Another way to look at the results is the classification report from scikit-learn:
from sklearn.metrics import classification_report
y_pred = logistic.predict(X_test)
print(classification_report(y_test, y_pred, target_names=cuisines))
precision recall f1-score support
italian 0.78 0.47 0.58 96
mexican 0.58 0.41 0.48 165
southern_us 0.80 0.66 0.73 289
indian 0.78 0.85 0.82 542
chinese 0.70 0.54 0.61 140
french 0.62 0.63 0.63 555
cajun_creole 0.78 0.70 0.74 228
thai 0.85 0.90 0.87 596
japanese 0.69 0.47 0.56 123
greek 0.80 0.89 0.84 1587
spanish 0.84 0.73 0.78 97
korean 0.81 0.72 0.76 289
vietnamese 0.81 0.76 0.78 191
moroccan 0.89 0.91 0.90 1262
british 0.80 0.72 0.76 157
filipino 0.57 0.40 0.47 100
irish 0.69 0.81 0.74 860
jamaican 0.67 0.50 0.57 195
russian 0.74 0.72 0.73 321
brazilian 0.69 0.48 0.57 162
avg / total 0.77 0.78 0.77 7955
This allows use to see the different precision measurements (accuracy, recall, f1 score) all in a single place.
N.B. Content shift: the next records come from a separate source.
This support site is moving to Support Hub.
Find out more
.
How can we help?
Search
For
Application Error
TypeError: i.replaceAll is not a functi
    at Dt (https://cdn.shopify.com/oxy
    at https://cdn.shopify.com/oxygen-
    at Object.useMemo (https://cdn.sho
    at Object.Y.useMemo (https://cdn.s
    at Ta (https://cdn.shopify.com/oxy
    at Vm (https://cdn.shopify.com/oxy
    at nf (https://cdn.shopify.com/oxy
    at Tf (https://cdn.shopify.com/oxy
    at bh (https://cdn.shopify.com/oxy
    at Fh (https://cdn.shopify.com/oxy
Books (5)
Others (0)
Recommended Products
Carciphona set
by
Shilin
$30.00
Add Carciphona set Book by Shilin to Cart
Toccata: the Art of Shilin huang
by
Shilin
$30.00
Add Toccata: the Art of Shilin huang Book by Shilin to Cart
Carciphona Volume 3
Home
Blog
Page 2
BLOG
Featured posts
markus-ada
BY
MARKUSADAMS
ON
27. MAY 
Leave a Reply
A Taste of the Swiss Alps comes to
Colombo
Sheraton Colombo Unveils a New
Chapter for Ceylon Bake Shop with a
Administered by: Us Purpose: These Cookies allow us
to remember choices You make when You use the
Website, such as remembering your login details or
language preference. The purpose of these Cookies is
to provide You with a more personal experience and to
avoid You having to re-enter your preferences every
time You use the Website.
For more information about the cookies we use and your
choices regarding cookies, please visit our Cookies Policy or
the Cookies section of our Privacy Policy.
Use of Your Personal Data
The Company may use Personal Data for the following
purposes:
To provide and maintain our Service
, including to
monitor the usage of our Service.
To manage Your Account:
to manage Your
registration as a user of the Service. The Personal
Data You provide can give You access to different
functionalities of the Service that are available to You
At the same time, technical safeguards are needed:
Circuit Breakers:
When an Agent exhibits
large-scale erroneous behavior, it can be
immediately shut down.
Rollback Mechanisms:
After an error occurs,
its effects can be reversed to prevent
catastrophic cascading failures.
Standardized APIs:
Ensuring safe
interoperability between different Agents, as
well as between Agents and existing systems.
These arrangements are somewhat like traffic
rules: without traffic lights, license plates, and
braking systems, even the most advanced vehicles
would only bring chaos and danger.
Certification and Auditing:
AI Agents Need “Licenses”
From the previous analyses, we can come up with a number of ways of how to improve aspects of our machine learning and reach better classification results.
Conclusions¶
In this post, we've gone through different stages of machine learning: we first explored the data in depth that came with the challenge and then went on to train a model, whose results we tried to analyze. It's not clear from the results what we can easily improve in our classification, but it gives us quite a lot of information to analyze.